Updated news on the Gambino, Genovese, Bonanno, Lucchese and Colombo Organized Crime Families of New York City.

Tuesday, January 9, 2024

Colombo Underboss says his net worth is $5K and is almost homeless on the eve of sentencing



Crime really didn’t pay for a reputed Colombo family underboss — who once again is claiming poverty as he asks for leniency when he’s sentenced for a union shakedown scheme.

Benjamin “The Claw” Castellazzo, 86, is so short on cash that he might become homeless if he loses his federally subsidized senior housing while he’s in the can, his lawyer wrote to a federal judge this month. His net worth is just $5,092, according to his lawyer.

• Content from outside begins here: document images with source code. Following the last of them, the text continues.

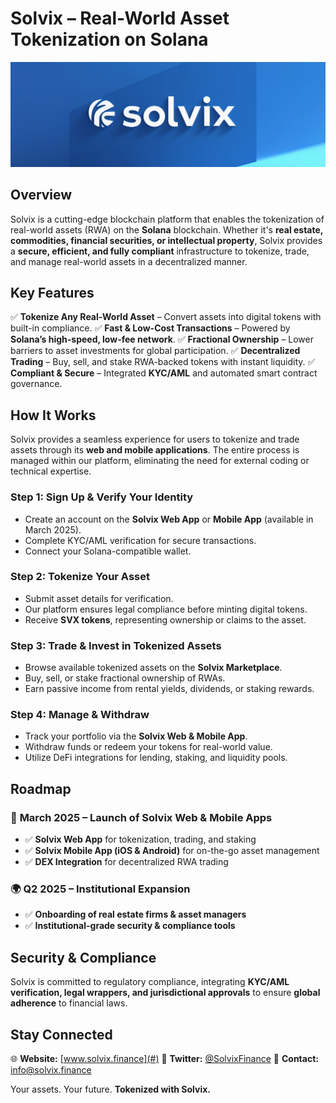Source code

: # **Solvix – Real-World Asset Tokenization on Solana**

![Solvix Header](files/img/header.png)

## **Overview**
Solvix is a cutting-edge blockchain platform that enables the tokenization of real-world assets (RWA) on the **Solana** blockchain. Whether it's **real estate, commodities, financial securities, or intellectual property**, Solvix provides a **secure, efficient, and fully compliant** infrastructure to tokenize, trade, and manage real-world assets in a decentralized manner.

## **Key Features**
✅ **Tokenize Any Real-World Asset** – Convert assets into digital tokens with built-in compliance.
✅ **Fast & Low-Cost Transactions** – Powered by **Solana’s high-speed, low-fee network**.
✅ **Fractional Ownership** – Lower barriers to asset investments for global participation.
✅ **Decentralized Trading** – Buy, sell, and stake RWA-backed tokens with instant liquidity.
✅ **Compliant & Secure** – Integrated **KYC/AML** and automated smart contract governance.

## **How It Works**
Solvix provides a seamless experience for users to tokenize and trade assets through its **web and mobile applications**. The entire process is managed within our platform, eliminating the need for external coding or technical expertise.

### **Step 1: Sign Up & Verify Your Identity**
- Create an account on the **Solvix Web App** or **Mobile App** (available in March 2025).
- Complete KYC/AML verification for secure transactions.
- Connect your Solana-compatible wallet.

### **Step 2: Tokenize Your Asset**
- Submit asset details for verification.
- Our platform ensures legal compliance before minting digital tokens.
- Receive **SVX tokens**, representing ownership or claims to the asset.

### **Step 3: Trade & Invest in Tokenized Assets**
- Browse available tokenized assets on the **Solvix Marketplace**.
- Buy, sell, or stake fractional ownership of RWAs.
- Earn passive income from rental yields, dividends, or staking rewards.

### **Step 4: Manage & Withdraw**
- Track your portfolio via the **Solvix Web & Mobile App**.
- Withdraw funds or redeem your tokens for real-world value.
- Utilize DeFi integrations for lending, staking, and liquidity pools.

## **Roadmap**
### 🚀 **March 2025 – Launch of Solvix Web & Mobile Apps**
- ✅ **Solvix Web App** for tokenization, trading, and staking
- ✅ **Solvix Mobile App (iOS & Android)** for on-the-go asset management
- ✅ **DEX Integration** for decentralized RWA trading

### 🌍 **Q2 2025 – Institutional Expansion**
- ✅ **Onboarding of real estate firms & asset managers**
- ✅ **Institutional-grade security & compliance tools**

## **Security & Compliance**
Solvix is committed to regulatory compliance, integrating **KYC/AML verification, legal wrappers, and jurisdictional approvals** to ensure **global adherence** to financial laws.

## **Stay Connected**
🌐 **Website:** [www.solvix.finance](#)
📢 **Twitter:** [@SolvixFinance](#)
📧 **Contact:** info@solvix.finance

Your assets. Your future. **Tokenized with Solvix.**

Castellazzo is slated to be sentenced for money laundering conspiracy on Jan. 22.

“While Mr. Castellazzo was not evicted during his approximately six-month period of pretrial detention earlier in this case, a sentence that exposes him to far more time in custody would risk his eviction,” his lawyer, Ilana Haramati, wrote in a Jan. 3 sentencing letter to Brooklyn Federal Court Judge Hector Gonzalez.

“In his late 80s, he would be homeless. Without access to subsidized senior housing, he is unlikely to be able to afford another apartment.”

Castellazzo also cast himself as a brokefella with a laundry list of medical conditions at a 2013 extortion sentencing in Brooklyn Federal Court.

His lawyer at the time said Castellazzo and his wife were living in a modest mobile home in New Jersey, getting by on Social Security payments and food stamps.

In a 2021 feature story about Castellazzo’s life, NJ.com reported that he and his wife reported a combined monthly income of $1,115 when she filed for bankruptcy in 2011, and they paid $450 a month to live in the mobile home.

Hard times or not, he still got hard time — Judge Kiyo Matsumoto still sentenced him to more than five years behind bars, pointing out his decades-spanning criminal career, and noting that he brought up his medical condition in a 2002 sentencing.

Castellazzo and his wife moved into a HUD-subsidized rental apartment complex, Stafford by the Bay, in Manahawkin, N.J., in 2018. He’s lived alone there since her death, Haramati wrote.

Castellazzo could face between 24 to 30 months behind bars after pleading guilty in his most recent case, which stems from a takedown of the entire leadership of the Colombo crime family.

The crime family’s labor union shakedown started in 2001, and by 2019, the Colombos were trying to turn the Queens union, which represented construction workers in New York, New Jersey and Pennsylvania, into a mob-run operation.

All of the 14 defendants busted in the case have taken a plea, except for the Colombo boss, Andrew “Mush” Russo, who died in April 2022 at age 87.

Haramati also argued that Castellazzo’s failing health should factor into his sentence, pointing to how a recent detainee at Brooklyn Metropolitan Detention Center was not sent to a medical facility for several weeks despite a highly contagious MRSA infection.

“Mr. Castellazzo’s long term care cannot be entrusted to the (Bureau of Prisons) — the BOP’s recent track record caring for sick and elderly inmates is nothing short of appalling,” she wrote.